Depuis quelque temps, il semble que la mode soit aux mouvements pour un retour au rattachement des monnaies à l’or.
Après septembre 2012 et l’épisode Suisse autour du texte « Sauvez l’or de la Suisse » qui prévoyait que la BNS constitue pour au moins 20% de ses actifs en or, les liens entre monnaie et or sont revenues sur le devant de la scène. C’est côté germanique cette fois que la question a été soulevée avec le souhait émis par l’ancien chef économiste de la Deutsche Bank de voir se constituer un euro-or. L’objectif est de se prémunir contre la politique monétaire de la BCE jugée trop accommodante.
Un ancien débat
Contre le pouvoir presque mystique qu’a l’or de frapper l’imagination, prenons le temps de la réflexion. Ces discussions, qui toutes questionnent le rôle de l’or dans la politique monétaire, rappellent la controverse historique opposant dans les décennies 1830 et 1840 la Currency School à la Banking school. La première voyait la nécessité d’adosser les billets en circulation à un stock d’or. Plus encline à concevoir la monnaie à travers un système de crédits sollicités par l’activité économique, la seconde rejetait ce lien univoque entre or et inflation et admettait une intrication entre activité économique et volume monétaire en circulation.
Au fondement de l’euro-or
On reconnaît bien là les termes essentiels des discussions récentes. Mettons-les à jours pour comprendre ce qu’ils recouvrent. Pour les tenants de la première thèse, il s’agit d’affirmer le contrôle mécanique de la monnaie en circulation dans l’économie à partir du contrôle d’une monnaie de premier rang (base monétaire émise par la banque centrale) de laquelle les unités monétaires circulantes dériveraient leur pouvoir d’achat. Selon ce schéma, pour éviter la multiplication irraisonnée de la monnaie en circulation source d’inflation, il suffirait d’arrimer la base monétaire à un bien rare et inspirant confiance : l’or. Dan ce cadre de compréhension, l’or constitue un refuge lorsque la monnaie officielle dégénère en monnaie de singe. Cela parce qu’il est une monnaie « réelle », alors que les pièces n’en sont que la duplication et les billets n’en sont que l’image « nominale ». Pour endiguer l’inflation et mettre un terme à la crise monétaire, il conviendrait d’adosser les engagements de la banque centrale à l’or et de conditionner l’émission de monnaie centrale à la détention d’or, en un mot de donner naissance à une monnaie-or.
Un regard moderne
Notre modernité permet d’y voir plus clair qu’à l’époque de la controverse britannique. Lorsque je perçois mon salaire, il m’est impossible d’exiger auprès de ma banque d’obtenir l’équivalent en or sonnant et trébuchant. Suis-je donc floué ? Il semble bien que non puisque je dispose d’un pouvoir d’achat, je peux acheter toute une gamme de marchandises. Donc, ce qui confère aux unités monétaires que je détiens un pouvoir économique, c’est non pas qu’elles dérivent d’une base première ou d’un métal précieux, mais qu’elles recouvrent une production. Il semble donc que la seconde thèse, initiée par la Banking School, soit bien plus réaliste.

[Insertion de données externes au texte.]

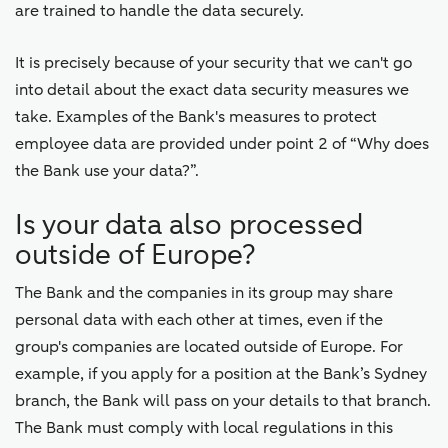
are trained to handle the data securely.
It is precisely because of your security that we can't go
into detail about the exact data security measures we
take. Examples of the Bank's measures to protect
employee data are provided under point 2 of “Why does
the Bank use your data?”.
Is your data also processed
outside of Europe?
The Bank and the companies in its group may share
personal data with each other at times, even if the
group's companies are located outside of Europe. For
example, if you apply for a position at the Bank’s Sydney
branch, the Bank will pass on your details to that branch.
The Bank must comply with local regulations in this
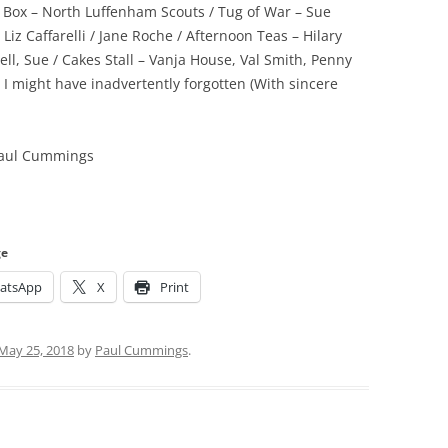
 Box – North Luffenham Scouts / Tug of War – Sue
Liz Caffarelli / Jane Roche / Afternoon Teas – Hilary
l, Sue / Cakes Stall – Vanja House, Val Smith, Penny
 might have inadvertently forgotten (With sincere
 Paul Cummings
ge
atsApp
X
Print
May 25, 2018
by
Paul Cummings
.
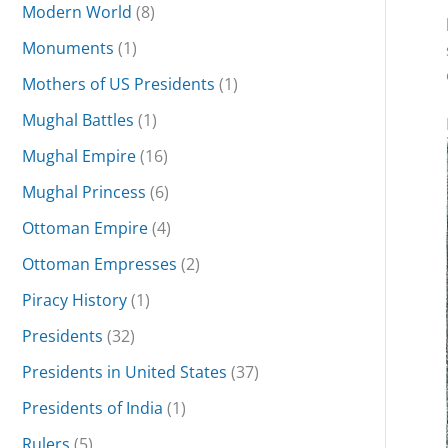
Modern World
(8)
Monuments
(1)
Mothers of US Presidents
(1)
Mughal Battles
(1)
Mughal Empire
(16)
Mughal Princess
(6)
Ottoman Empire
(4)
Ottoman Empresses
(2)
Piracy History
(1)
Presidents
(32)
Presidents in United States
(37)
Presidents of India
(1)
Rulers
(5)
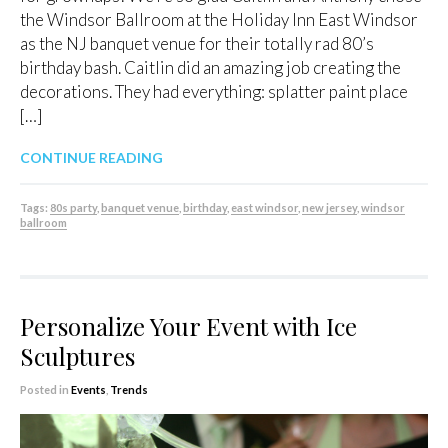
the Windsor Ballroom at the Holiday Inn East Windsor
as the NJ banquet venue for their totally rad 80’s
birthday bash. Caitlin did an amazing job creating the
decorations. They had everything: splatter paint place
[…]
CONTINUE READING
Tags:
80s party
,
banquet venue
,
birthday
,
east windsor
,
new jersey
,
windsor
ballroom
Personalize Your Event with Ice
Sculptures
Posted in
Events
,
Trends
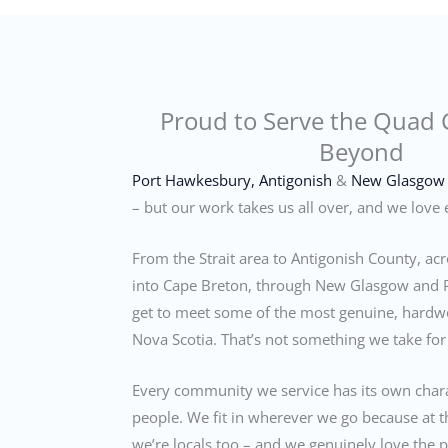
Proud to Serve the Quad 
Beyond
Port Hawkesbury,
Antigonish
&
New Glasgow
– but our work takes us all over, and we love e
From the Strait area to Antigonish County, a
into Cape Breton, through New Glasgow and 
get to meet some of the most genuine, hardw
Nova Scotia. That’s not something we take for
Every community we service has its own char
people. We fit in wherever we go because at t
we’re locals too – and we genuinely love the 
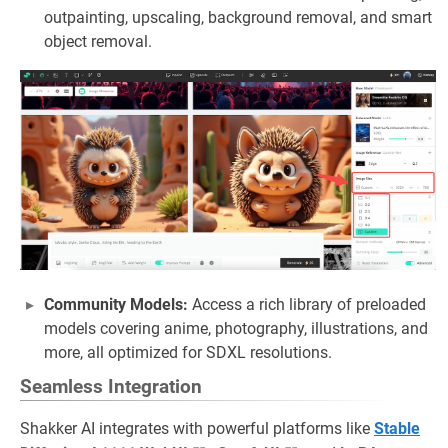
outpainting, upscaling, background removal, and smart
object removal.
Community Models:
Access a rich library of preloaded
models covering anime, photography, illustrations, and
more, all optimized for SDXL resolutions.
Seamless Integration
Shakker AI integrates with powerful platforms like
Stable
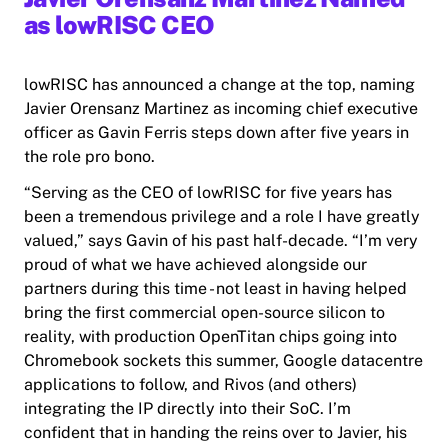
as lowRISC CEO
lowRISC has announced a change at the top, naming
Javier Orensanz Martinez as incoming chief executive
officer as Gavin Ferris steps down after five years in
the role pro bono.
“Serving as the CEO of lowRISC for five years has
been a tremendous privilege and a role I have greatly
valued,” says Gavin of his past half-decade. “I’m very
proud of what we have achieved alongside our
partners during this time - not least in having helped
bring the first commercial open-source silicon to
reality, with production OpenTitan chips going into
Chromebook sockets this summer, Google datacentre
applications to follow, and Rivos (and others)
integrating the IP directly into their SoC. I’m
confident that in handing the reins over to Javier, his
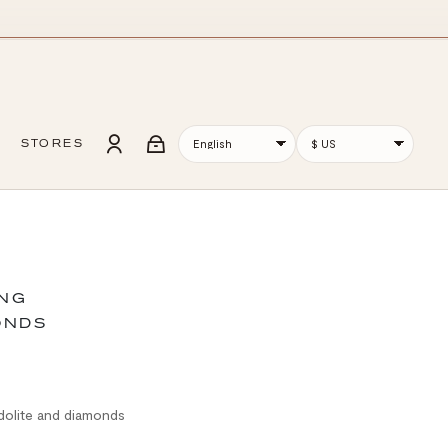
STORES
ING
ONDS
odolite and diamonds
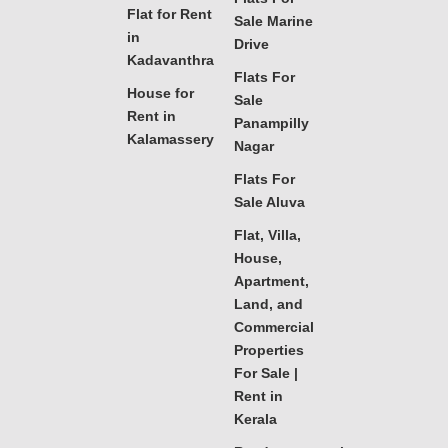
Flat for Rent
Sale Marine
in
Drive
Kadavanthra
Flats For
House for
Sale
Rent in
Panampilly
Kalamassery
Nagar
Flats For
Sale Aluva
Flat, Villa,
House,
Apartment,
Land, and
Commercial
Properties
For Sale |
Rent in
Kerala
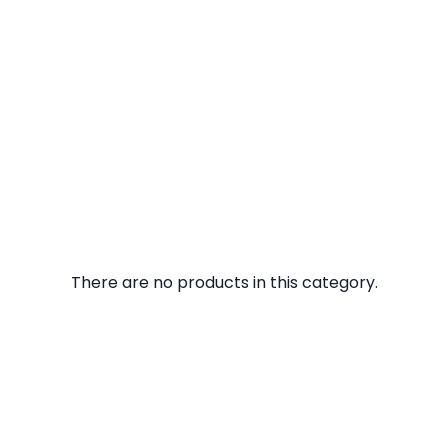
There are no products in this category.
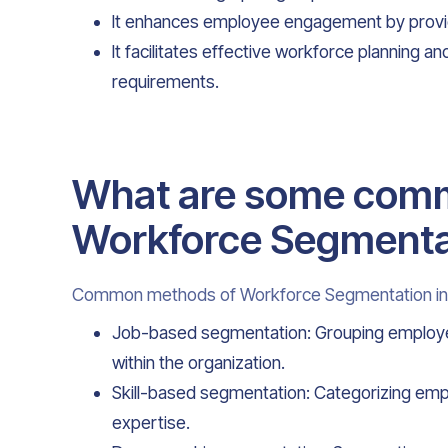
It enhances employee engagement by provid
It facilitates effective workforce planning 
requirements.
What are some com
Workforce Segmenta
Common methods of Workforce Segmentation in
Job-based segmentation: Grouping employees 
within the organization.
Skill-based segmentation: Categorizing empl
expertise.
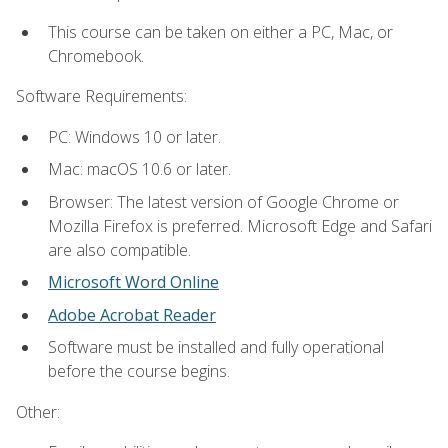
This course can be taken on either a PC, Mac, or
Chromebook.
Software Requirements:
PC: Windows 10 or later.
Mac: macOS 10.6 or later.
Browser: The latest version of Google Chrome or
Mozilla Firefox is preferred. Microsoft Edge and Safari
are also compatible.
Microsoft Word Online
Adobe Acrobat Reader
Software must be installed and fully operational
before the course begins.
Other:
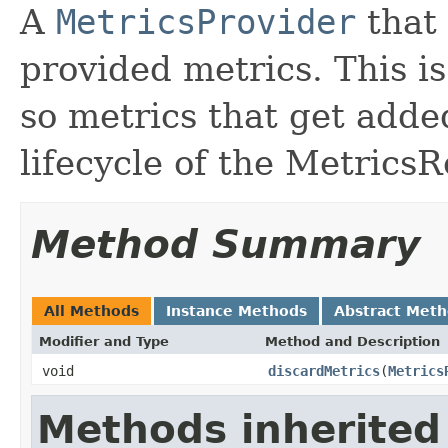
A
MetricsProvider
that 
provided metrics. This i
so metrics that get add
lifecycle of the MetricsR
Method Summary
All Methods
Instance Methods
Abstract Met
Modifier and Type
Method and Description
void
discardMetrics
(
Metrics
Methods inherited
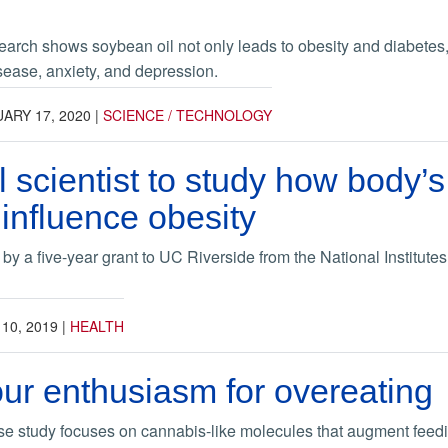
rch shows soybean oil not only leads to obesity and diabetes, b
sease, anxiety, and depression.
ARY 17, 2020
|
SCIENCE / TECHNOLOGY
 scientist to study how body’s
influence obesity
y a five-year grant to UC Riverside from the National Institutes
 10, 2019
|
HEALTH
ur enthusiasm for overeating
e study focuses on cannabis-like molecules that augment feed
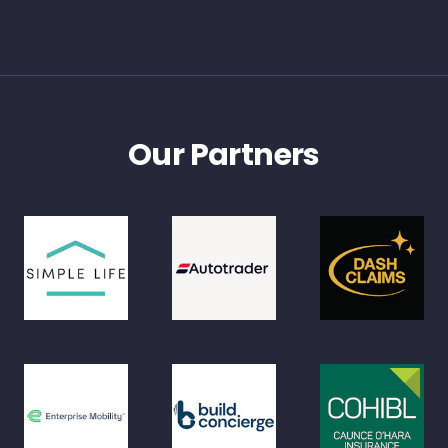
Our Partners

Ajoutons d’autre part que mon salaire ne tombe pas du ciel, il n’est pas parachuté par la banque centrale, il résulte de mon activité de production. C’est donc bien la production et non une hypothétique base monétaire qui importe. L’or n’est donc pas une assurance contre la décrépitude des monnaies et un euro-or serait inopérant. Ps : Notre raisonnement s’applique au niveau national, il est pleinement valide lorsque l’on élargit à l’international mais nécessite des développements supplémentaires.